As the new realities of the COVID-19 pandemic set in, it’s important to keep certain routines in place with our pets: walks and exercise, playtimes, grooming (including teeth brushing!), feeding times of course, and heartworm prevention.
Spring is here and summer is just around the corner, meaning mosquitoes will soon be buzzing about. Mosquitoes may seem like just another annoyance that we encounter while out for a walk with our dog, but mosquitoes pose a serious health risk to our pets.
Heartworm disease is a deadly disease that affects both dogs and cats. Heartworm is spread by mosquitoes when they feed on dogs, cats, or other animals, such as foxes or coyotes. While dogs are most often affected, it is important to know that cats can be affected too and should be on heartworm preventives too.
Heartworms have a complicated life cycle, but prevention is simple! Treatment is costly, can be life-threatening, and doesn’t always result in positive outcomes.
Because your veterinary clinic may not be open “business as usual” right now, it’s important to know and understand how your clinic is operating. While physical distancing is in place, veterinary healthcare teams are still here to help keep our pets healthy and protect them from heartworm disease this summer.
Some clinics are open for business, are still testing for heartworm disease, and will prescribe heartworm preventives that are suitable for your pet’s (and your) lifestyle.
Other clinics are closed for non-essential visits. These clinics may provide curbside or parking lot pickups of heartworm preventives—but please call ahead. Do not drop in to pick up preventives.

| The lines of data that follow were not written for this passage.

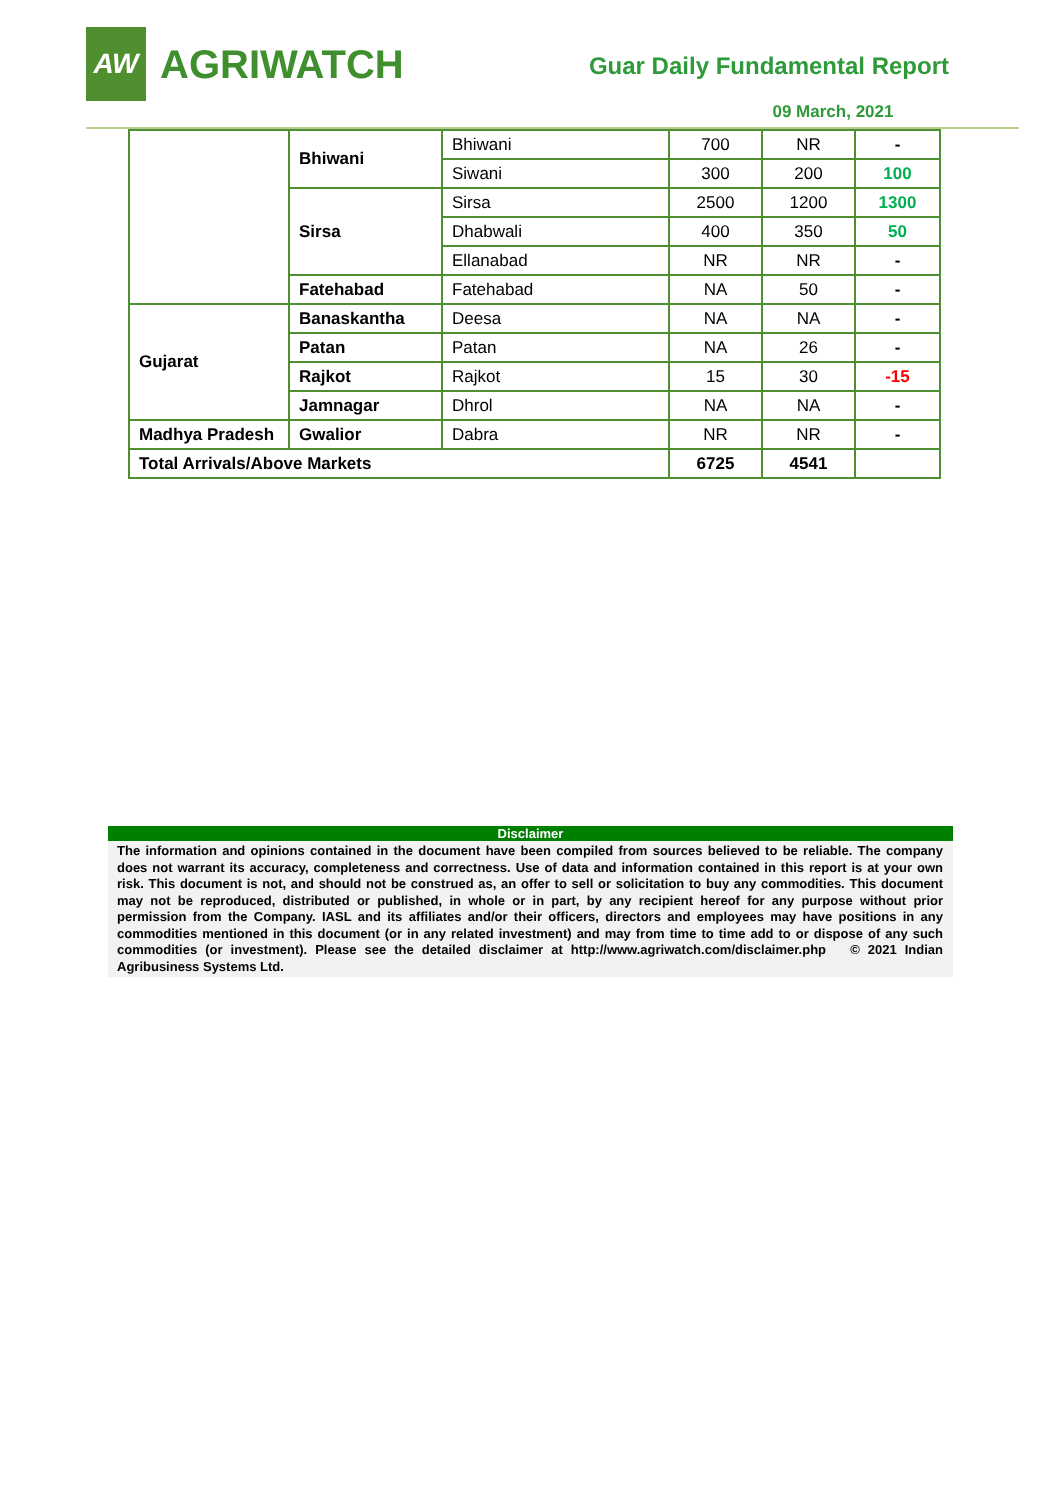AW
AGRIWATCH
Guar Daily Fundamental Report
09 March, 2021
| | Bhiwani | Bhiwani | 700 | NR | - |
| | | Siwani | 300 | 200 | 100 |
| | Sirsa | Sirsa | 2500 | 1200 | 1300 |
| | | Dhabwali | 400 | 350 | 50 |
| | | Ellanabad | NR | NR | - |
| | Fatehabad | Fatehabad | NA | 50 | - |
| Gujarat | Banaskantha | Deesa | NA | NA | - |
| | Patan | Patan | NA | 26 | - |
| | Rajkot | Rajkot | 15 | 30 | -15 |
| | Jamnagar | Dhrol | NA | NA | - |
| Madhya Pradesh | Gwalior | Dabra | NR | NR | - |
| Total Arrivals/Above Markets | | | 6725 | 4541 | |
Disclaimer
The information and opinions contained in the document have been compiled from sources believed to be reliable. The company does not warrant its accuracy, completeness and correctness. Use of data and information contained in this report is at your own risk. This document is not, and should not be construed as, an offer to sell or solicitation to buy any commodities. This document may not be reproduced, distributed or published, in whole or in part, by any recipient hereof for any purpose without prior permission from the Company. IASL and its affiliates and/or their officers, directors and employees may have positions in any commodities mentioned in this document (or in any related investment) and may from time to time add to or dispose of any such commodities (or investment). Please see the detailed disclaimer at http://www.agriwatch.com/disclaimer.php © 2021 Indian Agribusiness Systems Ltd.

Some clinics are offering curbside care. These clinics may still be taking appointments for wellness and preventive checks, but without pet owners accompanying their pet into the clinic. Pets are brought inside by clinic staff, often using their own leashes or crates, while the owners wait outside in the car. After the appointment your pet will be returned to you along with prescribed heartworm preventives.
Many veterinary clinics are encouraging pet owners to pay in advance over the phone via credit card to promote physical distancing and limit contact with people.
Be sure to check with your veterinary healthcare team by calling or checking their social media channels to see what changes have been made to protect you (and them) during COVID-19.
Remember! Indoor cats and city dogs are no exception! Mosquitoes can easily enter your home as you come and go, a hole in a window screen can let a pesky mosquito in, and mosquitoes are still present in cities!
Your best defense to protect your pet is prevention. April is Heartworm Awareness Month, so while we’re practicing physical or social distancing, now is as good a time as any to call your veterinarian to find out how they are handling heartworm prevention this year.